Wednesday, April 15, 2009

Foot, meet mouth

So it turns out that those brief 3 days last week of relief was a mere temporary tease. Easter weekend was probably the two worst days of nausea I've experienced yet, made even worse by the fact that I truly thought I was on the upswing.

My sweet, sweet husband came home last night with an arsenal of nausea-combating goodies - teas, suckers and candies meant to "ease morning sickness." He is so wonderful, even though I know his true motivation is that I start feeling good we can begin having sex again. Although he has been incredibly understanding, he did read me off the stats of the number of times we've had sex in the past 8 1/2 weeks and he seemed quite depressed by the number. I know, babe. Me too.
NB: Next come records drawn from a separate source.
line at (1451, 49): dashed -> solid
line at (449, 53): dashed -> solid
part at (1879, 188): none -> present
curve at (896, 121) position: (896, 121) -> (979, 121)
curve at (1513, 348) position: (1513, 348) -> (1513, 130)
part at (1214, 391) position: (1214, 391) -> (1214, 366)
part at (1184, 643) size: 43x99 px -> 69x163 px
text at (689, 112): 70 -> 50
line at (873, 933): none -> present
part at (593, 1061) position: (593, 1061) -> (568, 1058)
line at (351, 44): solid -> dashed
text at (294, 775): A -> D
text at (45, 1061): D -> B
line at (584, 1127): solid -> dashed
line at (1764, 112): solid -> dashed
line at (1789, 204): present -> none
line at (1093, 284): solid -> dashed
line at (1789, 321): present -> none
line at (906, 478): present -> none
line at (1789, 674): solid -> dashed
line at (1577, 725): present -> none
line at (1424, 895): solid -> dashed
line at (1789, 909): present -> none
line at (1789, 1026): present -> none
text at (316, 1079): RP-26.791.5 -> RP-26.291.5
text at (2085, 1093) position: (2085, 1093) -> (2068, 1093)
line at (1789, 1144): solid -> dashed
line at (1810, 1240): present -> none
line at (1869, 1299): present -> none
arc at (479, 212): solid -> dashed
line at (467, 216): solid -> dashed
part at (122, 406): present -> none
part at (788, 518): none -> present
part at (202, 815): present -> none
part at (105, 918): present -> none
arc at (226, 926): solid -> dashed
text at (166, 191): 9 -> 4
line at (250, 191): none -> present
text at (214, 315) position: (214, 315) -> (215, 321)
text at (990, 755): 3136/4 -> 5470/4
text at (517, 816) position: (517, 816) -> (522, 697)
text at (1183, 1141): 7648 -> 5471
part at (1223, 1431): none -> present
And after this nausea and the big belly and the birth and the breastfeeding and the vasectomy is all over, we'll start doing that again - see ya in mid 2010. Smooches.

We went to a child's birthday party and Finn wore his truly adorable Uggs. Let me be clear - I would never ever ever ever pay $100 for a pair of toddler shoes. I don't even spend that much on shoes for me, am I seriously going to drop a bill on shoes for my 2 years old that he will outgrow in 3 months? Negative.


We are the proud recipients of hand me downs via about 4 different sources. One of which happens to be a very well off couple whose 2 year old is growing so fast and so big and so tall that we often get their brand new, super nice clothes that have labels on them that can only be purchased in those high end boutiques I would never set my Target-footwear-clad feet in.

I always get compliments on his shoes, because - duh that are so f-ing cute (and like crocs, Uggs always look WAY cuter on kids than they do on adults). At this birthday party, the host was raving about Finn's shoes. Like the high class gal that I am, I scoffed "they are so cute, but I would never pay a hundred bones on a pair of kids shoes, thank god for hand me downs!" She nodded vaguely and we went on to other topics.

As we were leaving, I grabbed my coat from the closet and what did I see on the floor of the closet? Oh come on, you can guess. Not one. Not two. THREE pairs of infant Uggs for her little girl, all lined up as beautiful little pieces of art. Well, ugh. As if I didn't feel bad enough.

1 comment:

Parsing Nonsense said...

Ha! I have specially-crafted shoes just to accomodate all the time my feet spend hanging out in my mouth. As far as embarrassment goes, that one doesn't seem TOO bad.